*** Opening Source passage ***

Earlier this week, I growled  that limited government is needed now more than ever. One of the “timely classics” in Foundation for Economic Freedom’s “in brief” today is an August 1990 essay by Robert Higgs, senior fellow in political economy at the Independent Institute. In  the introduction, he begins by writing:

“All but the few anarchists among us recognize that effective liberty requires some government, if only to define and protect rights to life and property. Beyond a point, however, bigger government begins to cut into our liberties; then the growth of government becomes synonymous with the sacrifice of liberty. In the United States, we entered this stage a long time ago.”

Higgs then charts the growth of our government. In the essay, he notes:

“When we say that government has grown, what do we mean? Government is not a single thing, measurable along a scale like inches of height or pounds of weight. The size of government can change in different dimensions, many of them incommensurable.

“One dimension of government is the burden of taxation. In the early years of the 20th century, federal, state, and local governments took in revenues equal to 6 to 7 percent of the gross national product (GNP). By 1950, revenues had risen to 24 percent of GNP. Over the past 40 years the tax proportion has drifted irregularly upward, and now stands at about 32 percent of GNP ”

*** Closing Source passage ***
*** Opening Data excerpts ***

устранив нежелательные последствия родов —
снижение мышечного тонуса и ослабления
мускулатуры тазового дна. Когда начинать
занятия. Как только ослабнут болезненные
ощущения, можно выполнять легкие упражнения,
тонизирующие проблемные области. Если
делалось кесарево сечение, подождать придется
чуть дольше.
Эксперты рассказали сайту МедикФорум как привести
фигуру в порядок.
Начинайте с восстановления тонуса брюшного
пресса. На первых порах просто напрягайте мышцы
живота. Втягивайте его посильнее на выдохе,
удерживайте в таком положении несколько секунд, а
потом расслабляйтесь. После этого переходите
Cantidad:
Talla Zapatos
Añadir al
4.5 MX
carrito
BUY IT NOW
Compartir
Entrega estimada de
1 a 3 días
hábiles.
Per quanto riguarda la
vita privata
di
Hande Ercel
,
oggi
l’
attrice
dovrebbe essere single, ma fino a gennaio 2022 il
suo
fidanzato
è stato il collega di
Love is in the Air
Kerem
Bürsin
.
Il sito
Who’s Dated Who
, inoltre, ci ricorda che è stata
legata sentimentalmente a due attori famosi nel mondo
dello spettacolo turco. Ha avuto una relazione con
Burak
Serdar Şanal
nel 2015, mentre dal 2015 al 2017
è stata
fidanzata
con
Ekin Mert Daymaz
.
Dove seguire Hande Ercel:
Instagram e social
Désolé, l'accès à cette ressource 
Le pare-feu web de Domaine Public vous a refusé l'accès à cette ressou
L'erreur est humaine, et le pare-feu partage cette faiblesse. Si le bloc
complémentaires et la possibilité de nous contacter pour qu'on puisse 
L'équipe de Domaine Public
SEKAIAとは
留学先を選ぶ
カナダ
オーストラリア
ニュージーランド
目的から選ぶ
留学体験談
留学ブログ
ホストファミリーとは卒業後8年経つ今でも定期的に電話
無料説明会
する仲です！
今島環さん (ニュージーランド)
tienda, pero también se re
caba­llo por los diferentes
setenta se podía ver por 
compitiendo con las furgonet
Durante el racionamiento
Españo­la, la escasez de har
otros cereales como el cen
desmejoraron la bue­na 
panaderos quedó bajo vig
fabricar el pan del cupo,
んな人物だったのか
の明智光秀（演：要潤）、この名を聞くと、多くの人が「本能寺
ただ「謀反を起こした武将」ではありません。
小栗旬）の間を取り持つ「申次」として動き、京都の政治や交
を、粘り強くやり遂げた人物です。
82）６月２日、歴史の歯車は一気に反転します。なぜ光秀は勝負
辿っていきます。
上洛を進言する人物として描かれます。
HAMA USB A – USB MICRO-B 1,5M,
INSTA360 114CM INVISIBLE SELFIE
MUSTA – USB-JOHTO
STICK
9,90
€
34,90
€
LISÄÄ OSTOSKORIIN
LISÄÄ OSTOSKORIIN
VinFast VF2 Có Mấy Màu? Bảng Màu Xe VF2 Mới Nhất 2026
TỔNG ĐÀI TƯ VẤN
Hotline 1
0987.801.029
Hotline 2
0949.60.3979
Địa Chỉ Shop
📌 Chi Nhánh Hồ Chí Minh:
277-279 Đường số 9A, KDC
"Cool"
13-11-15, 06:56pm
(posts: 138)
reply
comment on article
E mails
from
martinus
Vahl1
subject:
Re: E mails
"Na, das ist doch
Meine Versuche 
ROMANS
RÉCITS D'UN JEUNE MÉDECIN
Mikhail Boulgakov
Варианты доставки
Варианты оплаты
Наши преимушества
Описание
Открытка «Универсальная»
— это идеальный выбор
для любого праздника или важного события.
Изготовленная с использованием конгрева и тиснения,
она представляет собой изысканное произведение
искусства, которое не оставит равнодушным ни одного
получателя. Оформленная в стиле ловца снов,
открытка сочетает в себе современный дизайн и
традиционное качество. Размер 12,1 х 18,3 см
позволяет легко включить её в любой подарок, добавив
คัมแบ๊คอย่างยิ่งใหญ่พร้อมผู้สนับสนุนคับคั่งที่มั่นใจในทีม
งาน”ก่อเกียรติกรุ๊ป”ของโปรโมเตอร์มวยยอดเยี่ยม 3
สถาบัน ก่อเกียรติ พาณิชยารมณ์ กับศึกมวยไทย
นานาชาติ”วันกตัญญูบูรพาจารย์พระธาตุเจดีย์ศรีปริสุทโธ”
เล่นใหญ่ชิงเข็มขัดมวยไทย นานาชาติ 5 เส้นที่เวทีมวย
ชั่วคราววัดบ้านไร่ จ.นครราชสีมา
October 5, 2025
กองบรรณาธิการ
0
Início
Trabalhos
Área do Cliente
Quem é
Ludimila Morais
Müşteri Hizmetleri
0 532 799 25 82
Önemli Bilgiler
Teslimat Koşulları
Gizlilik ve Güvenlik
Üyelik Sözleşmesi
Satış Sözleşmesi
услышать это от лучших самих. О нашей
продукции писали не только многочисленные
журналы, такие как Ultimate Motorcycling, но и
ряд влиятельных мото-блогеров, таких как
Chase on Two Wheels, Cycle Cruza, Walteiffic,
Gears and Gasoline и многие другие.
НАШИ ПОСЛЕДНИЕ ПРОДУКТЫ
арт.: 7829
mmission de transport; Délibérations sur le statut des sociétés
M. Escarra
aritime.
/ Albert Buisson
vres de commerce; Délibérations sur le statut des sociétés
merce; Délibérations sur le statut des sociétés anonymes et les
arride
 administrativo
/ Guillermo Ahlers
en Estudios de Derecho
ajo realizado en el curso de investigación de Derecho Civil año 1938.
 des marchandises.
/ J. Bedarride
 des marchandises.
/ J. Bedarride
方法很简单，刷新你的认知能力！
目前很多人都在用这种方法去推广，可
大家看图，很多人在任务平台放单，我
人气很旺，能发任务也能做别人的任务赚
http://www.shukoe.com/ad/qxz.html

*** Closing Data excerpts ***

# What to work on:
(a) Answer these questions from the excerpt on the growth of government:
(i) In what month and year did the Higgs essay appear?
(ii) What position does Higgs hold at the Independent Institute?
(iii) By 1950, government revenues equaled what percentage of GNP?
(b) Write what comes next in the excerpt on the growth of government, picking up after its final sentence.

# Per-task outputs:
(a)
(i) August 1990
(ii) Senior fellow in political economy
(iii) 24 percent

(b)
Higgs asks whether America will see a shift away from big government, writing:

“The growth of government cannot continue forever. An economy totally dominated by government isn’t viable—even the Communists now recognize this. Eventually the government will eat up so much of the private sector that it will destroy the means of its own sustenance. At some point the balance of political power will swing away from support for bigger government in an effort to revive the dying goose that lays the golden eggs. If such reaction can occur in the Soviet Union and Eastern Europe, it certainly can occur here.

“But that glorious day, in my judgment, is not yet in sight . . . .”

1990’s “big government” has certainly gotten bigger, and is headed higher, as shown in the following U.S. General Accountability Office graph: 

 
Will the nation’s voters choose more fiscal insanity in November? For the sake of future generations, let us hope voters choose wisely.